Watts v. Coxen

Downey, J.

This action was brought by the appellee against the appellant. The complaint is in two paragraphs. In the first, it is alleged that, in July, 1869, the defendant seduced and debauched the plaintiff, whereby she became sick and pregnant, and so continued until December, 1871, when she was delivered of a child (there is probably a mistake in these dates), by means of all which she was unable to perform’any labor, whatever, for a long time, and incurred great expense; and that, to effect such seduction, etc., the defendant undertook and faithfully promised to marry the plaintiff, which he has refused, and still refuses to do, but has married another woman, whereby she has been damaged five thousand dollars, for which-she prays judgment.

The second paragraph alleges mutual promises of marriage between the parties, in 1869, and that the defendant, in November, 1870, wrongfully married another woman, etc.

The defendant answered iñ six paragraphs, the third and sixth of which were struck out on motion of the plaintiff

The first was a general denial.

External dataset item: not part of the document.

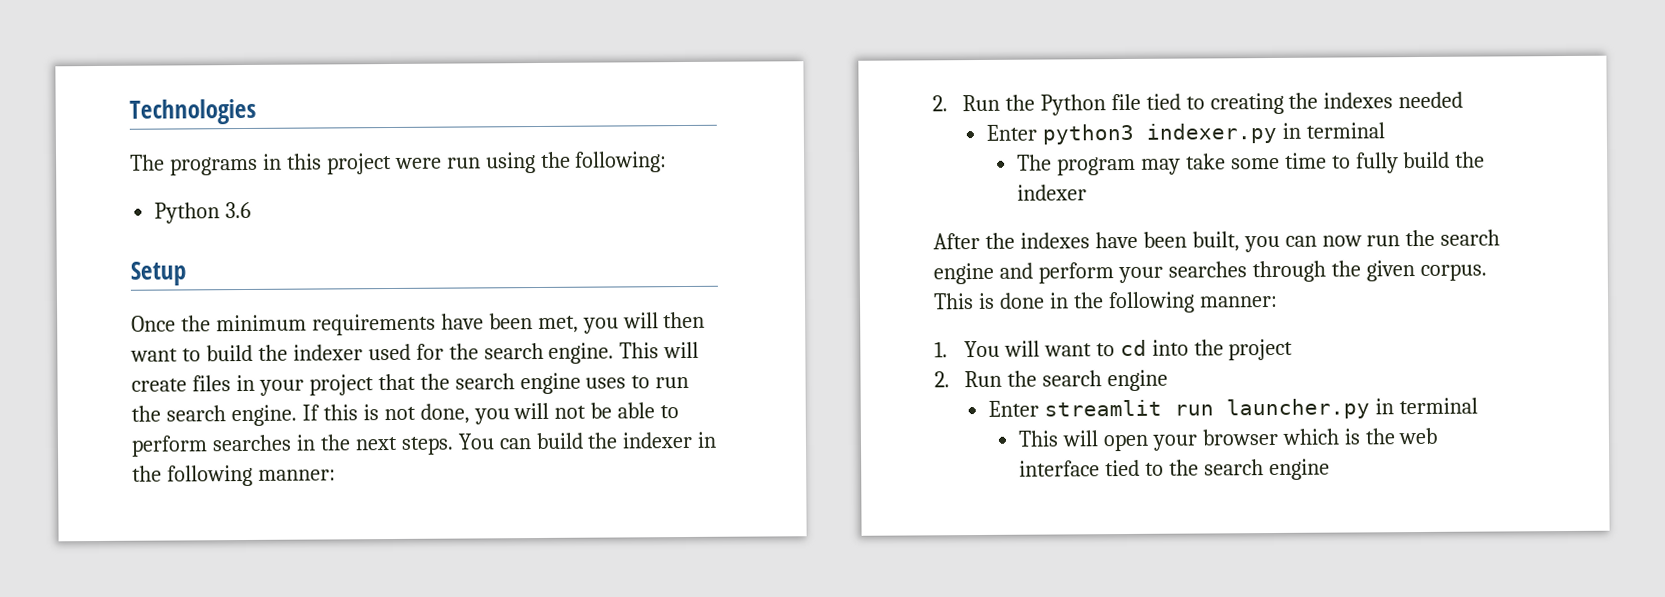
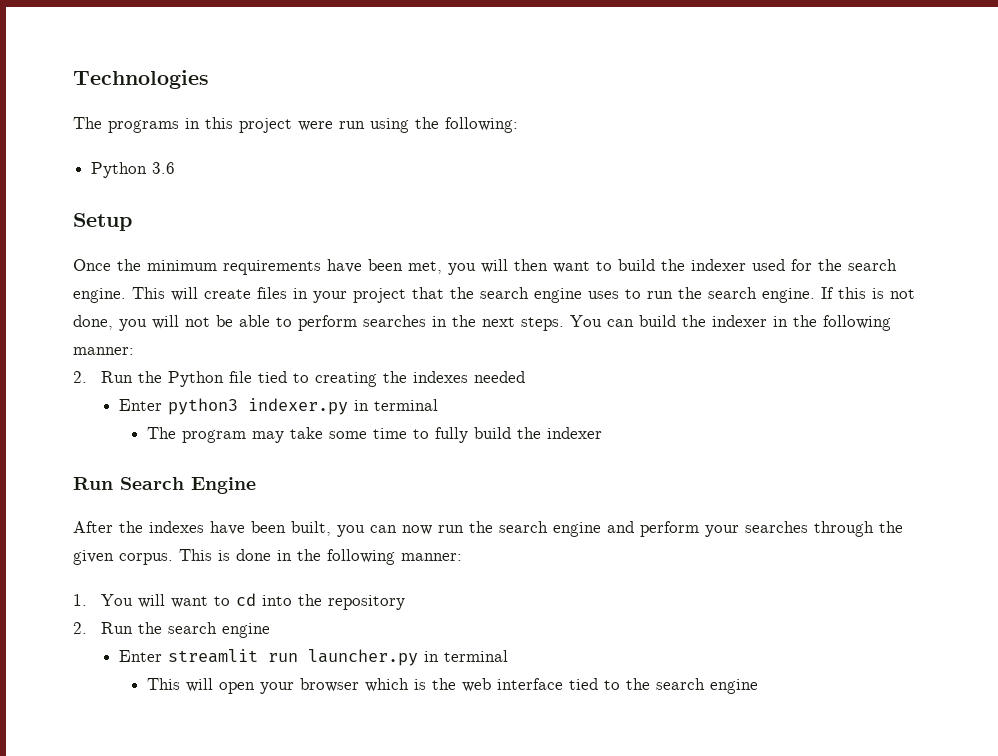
(1087, 192) none -> [73,477,256,494] // Run Search Engine
[1228,338,1294,361] project -> [327,595,405,610] repository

The second was payment, and was pleaded to the first paragraph of the complaint. The fourth alleges mutual releases, each in consideration of the other, and is pleaded to the second paragraph of the complaint. The fifth is to the second paragraph of the complaint, and alleges that, after the making of said promise in *156said paragraph set forth, the defendant learned that the plaintiff was of bad repute for chastity, and had been guilty of illicit sexual intercourse with divers men and boys, and particularly with one Thomas Jones, of all of which defendant was ignorant at the time of the making of said promise; and plaintiff, in order to induce the defendant to promise to marry her, falsely represented to him that she was a woman of good repute for chastity, and of correct and virtuous deportment, whereby she deceived the defendant, and fraudulently procured him to make the promise in said paragraph set forth, etc.

Reply in denial of the second and fifth paragraphs of the answer.

The trial was by jury, and there was a verdict for the plaintiff. A motion for a new trial was overruled, and there was final judgment on the verdict.

The errors assigned are:

1. The striking out of the third and sixth paragraphs of the answer.

2. Refusing a new trial.

We think the first alleged error cannot avail the appellant. The paragraphs struck out are not again made part of the record by proper bill of exceptions. There is a bill of exceptions in the transcript, which refers to the paragraphs struck out, but they are not set out as part of the bill, and are not, therefore, part of the record, although copied by the clerk, with the other paragraphs, in the transcript. We have, however, examined the paragraphs, and are of the opinion that they contain no matter not admissible under the remaining paragraphs. There was, therefore, no error in striking them out.

The next question is on the ruling of the court in refusing to grant a new trial.

There are several grounds on which it is contended the new trial should have been granted. We need not examine all of them. One ground was, that the court, after having been requested to instruct the jury in writing, gave a portion of *157the instructions orally. For this action of the court the judgment must be reversed. The statute imperatively requires that the instructions shall be in writing when so required. 2 G. & H. 198, sec. 324, fifth division. There are numerous decisions in accordance with this ruling.

The other questions made in the motion for a new trial may not present themselves on another trial of the cause.

The judgment is reversed, with costs; and the cause is remanded, with instructions to grant a new trial.